The headlines swing like a pendulum of doomsaying, driving businesses to the brink of a pit of despair.
- Stocks are DOWN, stocks are up, stocks are DOWN!!!
- The dollar is strong, unemployment is down but LAYOFFS ARE COMING!
- The economy is stronger than we think; we’re already in recession; we’re kicking off a GLOBAL RECESSION.
- Soft landing, HARD LANDING!!
- We can expect a recovery to take 12 months, 17 months, a REALLY, REALLY, REALLY LONG TIME!
Pick your poison—uh—prognosticator: Ouija board, economist, Magic 8 Ball, or market expert, nobody really knows. The suspense is killing us.
But before you slash your marketing budget (or subject it to death by a thousand cuts), consider this: challenging times are when your brand and business need effective marketing most. Every good reason to market during good times still exists, with the added urgency of presumptive fiscal peril.
For the unwary, tightening purse strings can slowly strangle a brand. If your brand goes silent, clients may surmise your demise, triggering premature decline. And it can be treacherously difficult to accelerate a pipeline from a dead stop.

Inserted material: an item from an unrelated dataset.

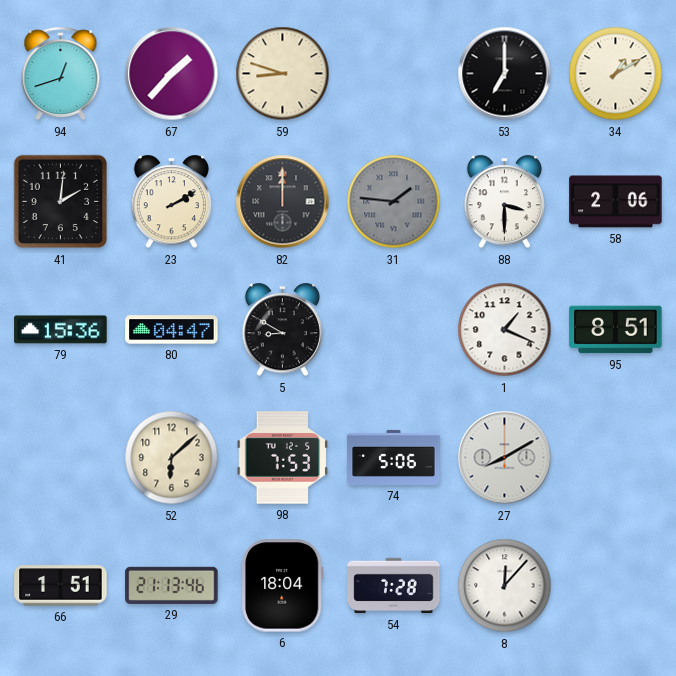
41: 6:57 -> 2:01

Instead, hone your marketing to make the most of your budget:
- Focus on what your customers need to escape or survive economic turbulence, whether a new product or service, a high-value deal, or far-sighted perspective.
- Assuage torturous uncertainty with audience understanding and data-informed campaigns. With modest investment you can achieve bullseye targeting and transform dizzying fluctuations into continuous monitoring and improvement.
- If you’re hemorrhaging marketing talent, staunch the flow and ease anxiety by outsourcing key research, strategic, execution, or creative functions—helping your team focus on what they do best.
- Bring a measure of empathy for your customers and your team. When people are on edge, human kindness trumps killer instinct as a marketing fulcrum.
Beyond the headlines and hype, business, like life, is always uncertain. Boom times, like busts, are full of change and challenge, as well as opportunity. One more thing that’s as certain as death and taxes: if you don’t play, you can’t win.